Huang Yizhou, van Sloun Ruud, Mischi Massimo
Lab. of Biomedical Diagnostics, Eindhoven University of Technology, Eindhoven, The Netherlands.
Lab. of Biomedical Diagnostics, Eindhoven University of Technology, Eindhoven, The Netherlands.
Comput Methods Programs Biomed. 2025 Mar;260:108542. doi: 10.1016/j.cmpb.2024.108542. Epub 2024 Dec 5.

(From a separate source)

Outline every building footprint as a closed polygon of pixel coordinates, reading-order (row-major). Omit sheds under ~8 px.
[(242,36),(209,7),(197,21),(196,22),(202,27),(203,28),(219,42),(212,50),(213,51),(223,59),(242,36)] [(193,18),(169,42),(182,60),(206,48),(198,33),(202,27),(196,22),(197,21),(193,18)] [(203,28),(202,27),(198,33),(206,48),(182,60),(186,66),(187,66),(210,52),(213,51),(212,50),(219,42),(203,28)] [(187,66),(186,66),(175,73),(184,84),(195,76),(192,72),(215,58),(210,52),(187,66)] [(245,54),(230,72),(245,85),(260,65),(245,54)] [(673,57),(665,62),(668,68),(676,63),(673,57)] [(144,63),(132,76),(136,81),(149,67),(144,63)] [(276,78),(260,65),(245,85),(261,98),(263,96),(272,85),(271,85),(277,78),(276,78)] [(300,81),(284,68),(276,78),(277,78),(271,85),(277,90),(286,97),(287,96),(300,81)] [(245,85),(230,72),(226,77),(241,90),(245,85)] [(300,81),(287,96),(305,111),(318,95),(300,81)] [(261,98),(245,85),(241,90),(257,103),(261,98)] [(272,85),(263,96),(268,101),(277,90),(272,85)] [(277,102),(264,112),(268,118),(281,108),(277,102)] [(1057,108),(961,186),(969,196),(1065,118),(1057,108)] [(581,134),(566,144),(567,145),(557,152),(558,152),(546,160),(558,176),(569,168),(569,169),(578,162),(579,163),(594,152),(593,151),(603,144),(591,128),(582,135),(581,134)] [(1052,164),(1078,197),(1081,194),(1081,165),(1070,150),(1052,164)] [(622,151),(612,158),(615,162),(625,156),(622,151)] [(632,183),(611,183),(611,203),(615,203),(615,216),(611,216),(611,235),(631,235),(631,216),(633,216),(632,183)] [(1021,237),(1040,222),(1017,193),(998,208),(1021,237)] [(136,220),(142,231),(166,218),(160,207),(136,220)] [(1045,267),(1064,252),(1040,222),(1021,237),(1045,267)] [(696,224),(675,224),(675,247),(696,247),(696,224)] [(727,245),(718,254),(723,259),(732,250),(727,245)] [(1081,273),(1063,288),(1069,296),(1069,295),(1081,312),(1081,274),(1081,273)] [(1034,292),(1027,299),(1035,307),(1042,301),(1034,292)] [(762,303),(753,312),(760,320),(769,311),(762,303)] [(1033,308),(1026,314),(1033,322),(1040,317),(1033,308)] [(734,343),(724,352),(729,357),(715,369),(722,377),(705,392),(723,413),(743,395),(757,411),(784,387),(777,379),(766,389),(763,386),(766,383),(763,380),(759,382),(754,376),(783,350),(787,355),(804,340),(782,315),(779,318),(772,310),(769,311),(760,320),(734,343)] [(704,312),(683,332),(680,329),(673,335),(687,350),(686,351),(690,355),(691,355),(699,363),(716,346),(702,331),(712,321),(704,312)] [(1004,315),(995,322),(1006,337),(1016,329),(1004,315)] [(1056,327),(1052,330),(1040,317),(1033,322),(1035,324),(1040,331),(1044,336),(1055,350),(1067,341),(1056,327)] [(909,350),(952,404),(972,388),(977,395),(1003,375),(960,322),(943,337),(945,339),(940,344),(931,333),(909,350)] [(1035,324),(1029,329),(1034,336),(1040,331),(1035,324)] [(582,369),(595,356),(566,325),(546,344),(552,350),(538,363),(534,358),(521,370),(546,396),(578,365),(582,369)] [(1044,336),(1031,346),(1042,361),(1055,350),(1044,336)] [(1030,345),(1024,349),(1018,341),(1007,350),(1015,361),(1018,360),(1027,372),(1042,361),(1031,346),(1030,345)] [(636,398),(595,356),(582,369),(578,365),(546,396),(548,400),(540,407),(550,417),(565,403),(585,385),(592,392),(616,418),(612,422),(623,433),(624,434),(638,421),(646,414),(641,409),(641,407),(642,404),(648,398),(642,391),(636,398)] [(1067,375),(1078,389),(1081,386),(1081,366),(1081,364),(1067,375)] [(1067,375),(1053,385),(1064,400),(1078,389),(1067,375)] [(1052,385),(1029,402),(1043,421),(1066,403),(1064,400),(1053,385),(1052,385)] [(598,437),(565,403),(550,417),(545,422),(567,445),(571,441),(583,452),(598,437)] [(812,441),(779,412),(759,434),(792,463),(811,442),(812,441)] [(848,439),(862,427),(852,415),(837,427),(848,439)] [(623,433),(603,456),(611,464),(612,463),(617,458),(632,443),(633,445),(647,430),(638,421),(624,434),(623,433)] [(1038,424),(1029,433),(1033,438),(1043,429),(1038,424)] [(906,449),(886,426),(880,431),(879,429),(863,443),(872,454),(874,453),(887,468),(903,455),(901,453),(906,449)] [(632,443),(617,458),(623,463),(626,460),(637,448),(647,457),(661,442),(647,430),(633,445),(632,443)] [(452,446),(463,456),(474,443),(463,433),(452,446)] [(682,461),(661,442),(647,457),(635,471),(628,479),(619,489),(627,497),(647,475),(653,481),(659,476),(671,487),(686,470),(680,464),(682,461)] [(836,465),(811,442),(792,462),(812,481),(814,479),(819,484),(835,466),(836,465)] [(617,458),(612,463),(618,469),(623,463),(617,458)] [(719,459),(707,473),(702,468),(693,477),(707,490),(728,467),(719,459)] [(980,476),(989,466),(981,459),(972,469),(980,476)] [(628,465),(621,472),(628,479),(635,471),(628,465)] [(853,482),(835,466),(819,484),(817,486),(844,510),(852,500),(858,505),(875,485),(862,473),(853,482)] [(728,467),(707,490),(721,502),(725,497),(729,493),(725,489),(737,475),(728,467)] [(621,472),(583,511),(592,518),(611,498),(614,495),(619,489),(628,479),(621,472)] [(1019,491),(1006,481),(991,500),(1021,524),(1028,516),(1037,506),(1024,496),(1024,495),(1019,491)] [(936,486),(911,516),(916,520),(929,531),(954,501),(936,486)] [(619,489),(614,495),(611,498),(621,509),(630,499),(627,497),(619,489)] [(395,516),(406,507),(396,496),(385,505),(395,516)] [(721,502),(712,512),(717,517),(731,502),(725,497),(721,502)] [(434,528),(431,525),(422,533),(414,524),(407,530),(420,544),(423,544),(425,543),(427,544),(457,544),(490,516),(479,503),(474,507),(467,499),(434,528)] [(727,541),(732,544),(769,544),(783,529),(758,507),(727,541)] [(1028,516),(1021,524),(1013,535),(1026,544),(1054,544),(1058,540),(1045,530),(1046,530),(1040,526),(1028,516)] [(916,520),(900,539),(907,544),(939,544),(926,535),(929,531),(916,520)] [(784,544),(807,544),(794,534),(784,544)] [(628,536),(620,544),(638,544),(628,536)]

The integration of ultrafast Doppler imaging with singular value decomposition clutter filtering has demonstrated notable enhancements in flow measurement and Doppler sensitivity, surpassing conventional Doppler techniques. However, in the context of transthoracic coronary flow imaging, additional challenges arise due to factors such as the utilization of unfocused diverging waves, constraints in spatial and temporal resolution for achieving deep penetration, and rapid tissue motion. These challenges pose difficulties for ultrafast Doppler imaging and singular value decomposition in determining optimal tissue-blood (TB) and blood-noise (BN) thresholds, thereby limiting their ability to deliver high-contrast Doppler images.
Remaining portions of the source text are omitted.